- **EXTRACTED TEXT**:
※
Excerpts from internees’ recollections of liberation from Changi/Sime Road camps, Singapore
Composed by Dr Bernice Archer
Daphne Davidson a young mother in Changi and Sime Road internment camps
(Collected by the British Red Cross Museum)
It was not until 18th August 1945 that the peace rumours could not be ignored.
On 28th liberator planes flew over the camp and dropped leaflets and on 30th the British parachutists arrived. Strangely enough my memories of the last days are clouded in a haze of happiness. I knew my husband was alive – so many wives were mourning for those who would never come back. The Burma Death railway took a hateful toll of our fighting men.
My husband and baby and I left Singapore for England, freedom and feeding. What the future held we did not know – it was enough to be together again.
Jennifer’s story
(Jennifer Martin, nee Davidson, Daphne’s daughter a young baby in Changi and Sime Road)
I remember playing in the garden of the Raffles Hotel where we were lodged while families were reunited and messages sent to relatives in the U.K. We were very fortunate my father had spent many months suffering the deprivation and disease while working on the Burmese Death railway but he was alive and came back to us. So many husbands and fathers did not return.
※
- **RECORDS SHOWN**:
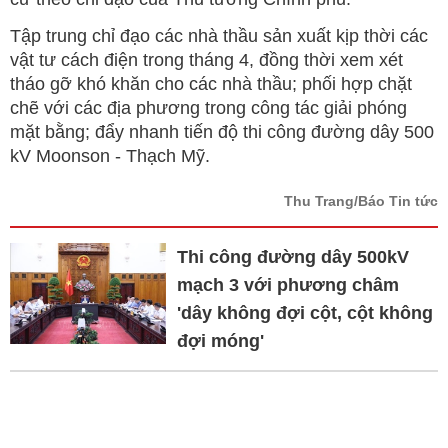
Tập trung chỉ đạo các nhà thầu sản xuất kịp thời các
vật tư cách điện trong tháng 4, đồng thời xem xét
tháo gỡ khó khăn cho các nhà thầu; phối hợp chặt
chẽ với các địa phương trong công tác giải phóng
mặt bằng; đẩy nhanh tiến độ thi công đường dây 500
kV Moonson - Thạch Mỹ.
Thu Trang/Báo Tin tức
Thi công đường dây 500kV
mạch 3 với phương châm
'dây không đợi cột, cột không
đợi móng'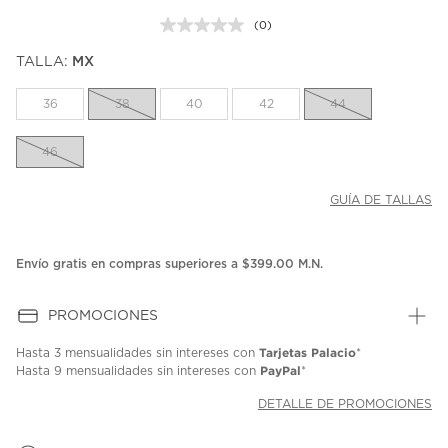
(0)
Sin
puntuación.
TALLA:
MX
Enlace
en
la
36
38
40
42
44
misma
página.
46
GUÍA DE TALLAS
Envío gratis en compras superiores a $399.00 M.N.
PROMOCIONES
Tarjetas Palacio
Hasta
3 mensualidades
sin intereses con
*
PayPal
Hasta
9 mensualidades
sin intereses con
*
DETALLE DE PROMOCIONES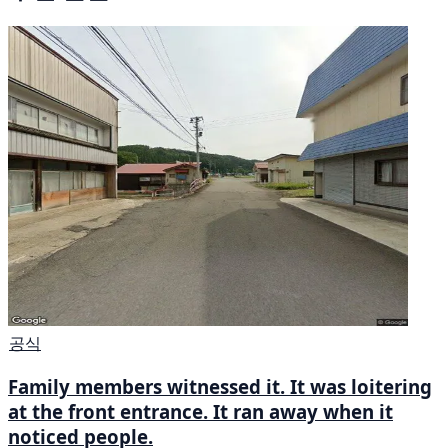
공식
Family members witnessed it. It was loitering
at the front entrance. It ran away when it
noticed people.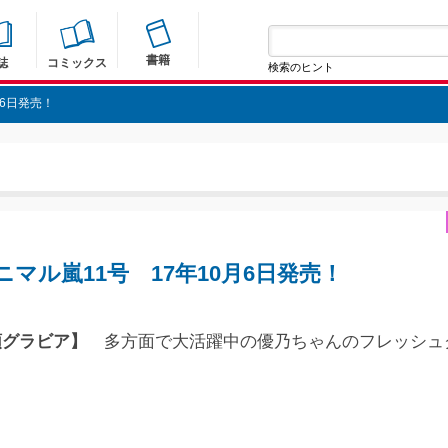
書籍
誌
コミックス
検索のヒント
月6日発売！
マル嵐11号 17年10月6日発売！
頭グラビア】
多方面で大活躍中の優乃ちゃんのフレッシュ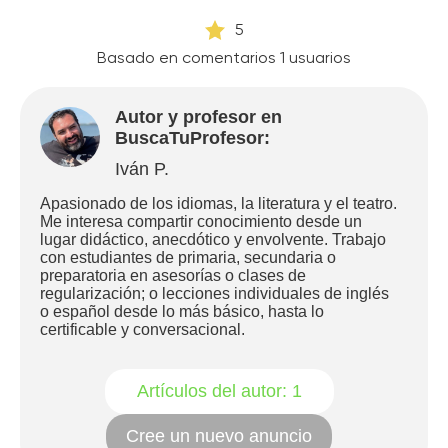
5
Basado en comentarios
1
usuarios
Autor y profesor en
BuscaTuProfesor:
Iván P.
Apasionado de los idiomas, la literatura y el teatro.
Me interesa compartir conocimiento desde un
lugar didáctico, anecdótico y envolvente. Trabajo
con estudiantes de primaria, secundaria o
preparatoria en asesorías o clases de
regularización; o lecciones individuales de inglés
o español desde lo más básico, hasta lo
certificable y conversacional.
Artículos del autor:
1
Cree un nuevo anuncio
※
- **WORK ITEM**:
Continue the excerpts of internees' recollections of liberation from the Changi and Sime Road camps, picking up after "So many husbands and fathers did not return."

- **RESULT FOR THIS EXERCISE**:
Soon we were on the ‘Monowai’ the first ship to leave for home. I remember staring in wonder at the cabin we were given and the sheets, smooth, clean and white on the bunks. At Port Said we docked and were taken to a large hanger with long tables covered in clothes and all the things we would need provided by the Red Cross. Everything from underwear to winter coats for men, women and children of all sizes. We were all kitted out for the winter weather ahead.
Liverpool on October 11th 1945, then the train to Edinburgh to meet my grandmother and aunt Rena, the delights of Scottish food, a house and garden, shops, Christmas, snow and snowballs.